**Directions**. Please copy out each entry, word for word.

**Given records**.
----------

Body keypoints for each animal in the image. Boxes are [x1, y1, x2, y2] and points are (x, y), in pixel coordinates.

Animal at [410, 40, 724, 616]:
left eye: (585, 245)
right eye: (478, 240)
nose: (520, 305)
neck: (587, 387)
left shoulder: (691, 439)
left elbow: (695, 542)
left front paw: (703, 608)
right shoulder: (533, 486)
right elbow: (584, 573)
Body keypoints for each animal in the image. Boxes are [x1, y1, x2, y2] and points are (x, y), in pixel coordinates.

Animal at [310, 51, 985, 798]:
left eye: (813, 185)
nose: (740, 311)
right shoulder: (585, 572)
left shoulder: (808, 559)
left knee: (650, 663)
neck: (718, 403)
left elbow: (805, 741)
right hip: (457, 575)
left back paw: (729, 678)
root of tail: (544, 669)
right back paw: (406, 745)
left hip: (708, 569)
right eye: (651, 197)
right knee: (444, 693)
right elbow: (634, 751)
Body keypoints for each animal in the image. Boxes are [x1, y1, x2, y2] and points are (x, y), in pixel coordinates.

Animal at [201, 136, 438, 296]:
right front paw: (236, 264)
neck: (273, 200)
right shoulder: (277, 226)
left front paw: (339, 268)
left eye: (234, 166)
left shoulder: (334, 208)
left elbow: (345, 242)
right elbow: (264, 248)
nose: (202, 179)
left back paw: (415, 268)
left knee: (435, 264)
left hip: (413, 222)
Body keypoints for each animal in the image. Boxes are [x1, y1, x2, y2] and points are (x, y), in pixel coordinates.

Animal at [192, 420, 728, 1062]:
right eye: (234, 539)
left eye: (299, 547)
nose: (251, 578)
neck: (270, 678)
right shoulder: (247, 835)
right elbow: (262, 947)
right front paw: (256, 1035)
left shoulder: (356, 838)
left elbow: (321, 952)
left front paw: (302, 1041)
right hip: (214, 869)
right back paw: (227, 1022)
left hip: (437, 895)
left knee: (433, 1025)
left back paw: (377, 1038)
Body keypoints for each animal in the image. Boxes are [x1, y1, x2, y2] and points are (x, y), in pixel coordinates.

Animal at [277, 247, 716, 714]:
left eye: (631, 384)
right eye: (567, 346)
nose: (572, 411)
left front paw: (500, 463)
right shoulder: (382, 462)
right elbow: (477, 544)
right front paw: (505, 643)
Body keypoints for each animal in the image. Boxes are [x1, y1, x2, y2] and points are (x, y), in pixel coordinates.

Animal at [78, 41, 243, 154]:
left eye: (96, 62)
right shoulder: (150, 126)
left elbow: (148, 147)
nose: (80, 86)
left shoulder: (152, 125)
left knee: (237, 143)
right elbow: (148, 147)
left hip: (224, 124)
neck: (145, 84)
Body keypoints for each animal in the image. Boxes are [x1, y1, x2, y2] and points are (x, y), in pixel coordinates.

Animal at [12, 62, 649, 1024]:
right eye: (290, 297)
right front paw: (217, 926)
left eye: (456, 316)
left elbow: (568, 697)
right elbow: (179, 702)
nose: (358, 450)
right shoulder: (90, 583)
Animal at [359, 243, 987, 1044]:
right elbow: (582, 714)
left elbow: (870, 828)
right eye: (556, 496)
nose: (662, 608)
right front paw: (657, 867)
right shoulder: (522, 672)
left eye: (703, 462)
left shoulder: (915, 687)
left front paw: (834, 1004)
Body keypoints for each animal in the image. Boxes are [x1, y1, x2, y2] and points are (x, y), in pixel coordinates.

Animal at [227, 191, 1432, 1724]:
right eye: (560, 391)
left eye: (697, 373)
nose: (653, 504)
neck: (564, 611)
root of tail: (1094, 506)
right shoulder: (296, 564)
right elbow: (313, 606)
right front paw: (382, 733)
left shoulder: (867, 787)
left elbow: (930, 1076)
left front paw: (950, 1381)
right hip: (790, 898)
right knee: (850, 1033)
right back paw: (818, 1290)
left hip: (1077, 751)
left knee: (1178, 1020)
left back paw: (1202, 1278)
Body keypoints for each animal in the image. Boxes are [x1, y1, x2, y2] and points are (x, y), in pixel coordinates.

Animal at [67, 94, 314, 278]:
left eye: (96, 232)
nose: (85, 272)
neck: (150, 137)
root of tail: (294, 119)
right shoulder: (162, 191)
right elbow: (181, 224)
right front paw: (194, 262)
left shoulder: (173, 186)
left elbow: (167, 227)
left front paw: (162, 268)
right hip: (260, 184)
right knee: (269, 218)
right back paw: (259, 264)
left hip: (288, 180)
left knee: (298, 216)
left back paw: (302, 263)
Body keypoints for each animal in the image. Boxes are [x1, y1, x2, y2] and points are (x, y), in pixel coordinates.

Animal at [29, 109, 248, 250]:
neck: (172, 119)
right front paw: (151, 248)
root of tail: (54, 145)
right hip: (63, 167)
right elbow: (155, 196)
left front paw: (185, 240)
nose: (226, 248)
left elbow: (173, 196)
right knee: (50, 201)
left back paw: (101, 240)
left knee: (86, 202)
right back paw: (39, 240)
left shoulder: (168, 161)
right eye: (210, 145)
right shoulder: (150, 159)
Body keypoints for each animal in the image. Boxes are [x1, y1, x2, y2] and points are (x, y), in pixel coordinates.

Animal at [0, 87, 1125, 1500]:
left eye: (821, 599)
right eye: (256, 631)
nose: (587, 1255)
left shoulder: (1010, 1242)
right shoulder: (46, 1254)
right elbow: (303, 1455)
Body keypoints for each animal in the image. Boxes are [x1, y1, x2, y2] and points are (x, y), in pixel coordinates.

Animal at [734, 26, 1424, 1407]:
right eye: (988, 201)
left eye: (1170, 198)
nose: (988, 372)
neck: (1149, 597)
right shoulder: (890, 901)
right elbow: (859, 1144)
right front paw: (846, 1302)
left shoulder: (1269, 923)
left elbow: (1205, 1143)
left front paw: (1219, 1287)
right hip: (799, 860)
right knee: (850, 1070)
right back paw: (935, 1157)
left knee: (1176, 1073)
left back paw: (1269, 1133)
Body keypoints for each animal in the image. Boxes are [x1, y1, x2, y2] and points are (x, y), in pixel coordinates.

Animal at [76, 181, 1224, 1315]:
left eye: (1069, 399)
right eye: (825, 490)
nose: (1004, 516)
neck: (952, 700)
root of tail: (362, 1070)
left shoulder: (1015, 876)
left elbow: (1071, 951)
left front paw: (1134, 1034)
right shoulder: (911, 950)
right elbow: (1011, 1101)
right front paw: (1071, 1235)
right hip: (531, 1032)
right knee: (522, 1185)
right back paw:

----------

**Answer for this exercise**.
Body keypoints for each animal in the image. Boxes are [x1, y1, x2, y2] and points are (x, y), in pixel coordinates.

Animal at [410, 40, 724, 616]:
left eye: (585, 245)
right eye: (478, 240)
nose: (520, 305)
neck: (587, 387)
left shoulder: (691, 439)
left elbow: (695, 542)
left front paw: (703, 608)
right shoulder: (533, 486)
right elbow: (584, 573)
Body keypoints for each animal in the image. Boxes are [x1, y1, x2, y2] and points are (x, y), in pixel coordinates.

Animal at [310, 51, 985, 798]:
left eye: (813, 185)
nose: (740, 311)
right shoulder: (585, 572)
left shoulder: (808, 559)
left knee: (650, 663)
neck: (718, 403)
left elbow: (805, 741)
right hip: (457, 575)
left back paw: (729, 678)
root of tail: (544, 669)
right back paw: (406, 745)
left hip: (708, 569)
right eye: (651, 197)
right knee: (444, 693)
right elbow: (634, 751)
Body keypoints for each animal in the image. Boxes are [x1, y1, x2, y2] and points are (x, y), in pixel coordinates.

Animal at [201, 136, 438, 296]:
right front paw: (236, 264)
neck: (273, 200)
right shoulder: (277, 226)
left front paw: (339, 268)
left eye: (234, 166)
left shoulder: (334, 208)
left elbow: (345, 242)
right elbow: (264, 248)
nose: (202, 179)
left back paw: (415, 268)
left knee: (435, 264)
left hip: (413, 222)
Body keypoints for each animal in the image. Boxes are [x1, y1, x2, y2] and points are (x, y), in pixel coordinates.

Animal at [192, 420, 728, 1062]:
right eye: (234, 539)
left eye: (299, 547)
nose: (251, 578)
neck: (270, 678)
right shoulder: (247, 835)
right elbow: (262, 947)
right front paw: (256, 1035)
left shoulder: (356, 838)
left elbow: (321, 952)
left front paw: (302, 1041)
right hip: (214, 869)
right back paw: (227, 1022)
left hip: (437, 895)
left knee: (433, 1025)
left back paw: (377, 1038)
Body keypoints for each animal in the image. Boxes are [x1, y1, x2, y2] and points are (x, y), in pixel coordinates.

Animal at [277, 247, 716, 714]:
left eye: (631, 384)
right eye: (567, 346)
nose: (572, 411)
left front paw: (500, 463)
right shoulder: (382, 462)
right elbow: (477, 544)
right front paw: (505, 643)
Body keypoints for each animal in the image. Boxes are [x1, y1, x2, y2] and points are (x, y), in pixel coordinates.

Animal at [78, 41, 243, 154]:
left eye: (96, 62)
right shoulder: (150, 126)
left elbow: (148, 147)
nose: (80, 86)
left shoulder: (152, 125)
left knee: (237, 143)
right elbow: (148, 147)
left hip: (224, 124)
neck: (145, 84)
Body keypoints for each animal in the image. Boxes are [x1, y1, x2, y2] and points are (x, y), in pixel coordinates.

Animal at [12, 62, 649, 1024]:
right eye: (290, 297)
right front paw: (217, 926)
left eye: (456, 316)
left elbow: (568, 697)
right elbow: (179, 702)
nose: (358, 450)
right shoulder: (90, 583)
Animal at [359, 243, 987, 1044]:
right elbow: (582, 714)
left elbow: (870, 828)
right eye: (556, 496)
nose: (662, 608)
right front paw: (657, 867)
right shoulder: (522, 672)
left eye: (703, 462)
left shoulder: (915, 687)
left front paw: (834, 1004)
Body keypoints for each animal in the image. Boxes are [x1, y1, x2, y2] and points are (x, y), in pixel coordinates.

Animal at [227, 191, 1432, 1724]:
right eye: (560, 391)
left eye: (697, 373)
nose: (653, 504)
neck: (564, 611)
root of tail: (1094, 506)
right shoulder: (296, 564)
right elbow: (313, 606)
right front paw: (382, 733)
left shoulder: (867, 787)
left elbow: (930, 1076)
left front paw: (950, 1381)
right hip: (790, 898)
right knee: (850, 1033)
right back paw: (818, 1290)
left hip: (1077, 751)
left knee: (1178, 1020)
left back paw: (1202, 1278)
Body keypoints for each animal in the image. Boxes are [x1, y1, x2, y2] and points are (x, y), in pixel coordinates.

Animal at [67, 94, 314, 278]:
left eye: (96, 232)
nose: (85, 272)
neck: (150, 137)
root of tail: (294, 119)
right shoulder: (162, 191)
right elbow: (181, 224)
right front paw: (194, 262)
left shoulder: (173, 186)
left elbow: (167, 227)
left front paw: (162, 268)
right hip: (260, 184)
right knee: (269, 218)
right back paw: (259, 264)
left hip: (288, 180)
left knee: (298, 216)
left back paw: (302, 263)
Body keypoints for each animal in the image. Boxes are [x1, y1, x2, y2] and points are (x, y), in pixel coordinates.

Animal at [29, 109, 248, 250]:
neck: (172, 119)
right front paw: (151, 248)
root of tail: (54, 145)
right hip: (63, 167)
right elbow: (155, 196)
left front paw: (185, 240)
nose: (226, 248)
left elbow: (173, 196)
right knee: (50, 201)
left back paw: (101, 240)
left knee: (86, 202)
right back paw: (39, 240)
left shoulder: (168, 161)
right eye: (210, 145)
right shoulder: (150, 159)
Body keypoints for each animal in the image. Boxes are [x1, y1, x2, y2] and points are (x, y), in pixel coordinates.

Animal at [0, 87, 1125, 1500]:
left eye: (821, 599)
right eye: (256, 631)
nose: (587, 1255)
left shoulder: (1010, 1242)
right shoulder: (46, 1254)
right elbow: (303, 1455)
Body keypoints for each animal in the image. Boxes are [x1, y1, x2, y2] and points are (x, y), in pixel coordinates.

Animal at [734, 26, 1424, 1407]:
right eye: (988, 201)
left eye: (1170, 198)
nose: (988, 372)
neck: (1149, 597)
right shoulder: (890, 901)
right elbow: (859, 1144)
right front paw: (846, 1302)
left shoulder: (1269, 923)
left elbow: (1205, 1143)
left front paw: (1219, 1287)
right hip: (799, 860)
right knee: (850, 1070)
right back paw: (935, 1157)
left knee: (1176, 1073)
left back paw: (1269, 1133)
Body keypoints for each animal in the image. Boxes are [x1, y1, x2, y2] and points are (x, y), in pixel coordinates.

Animal at [76, 181, 1224, 1315]:
left eye: (1069, 399)
right eye: (825, 490)
nose: (1004, 516)
neck: (952, 700)
root of tail: (362, 1070)
left shoulder: (1015, 876)
left elbow: (1071, 951)
left front paw: (1134, 1034)
right shoulder: (911, 950)
right elbow: (1011, 1101)
right front paw: (1071, 1235)
right hip: (531, 1032)
right knee: (522, 1185)
right back paw:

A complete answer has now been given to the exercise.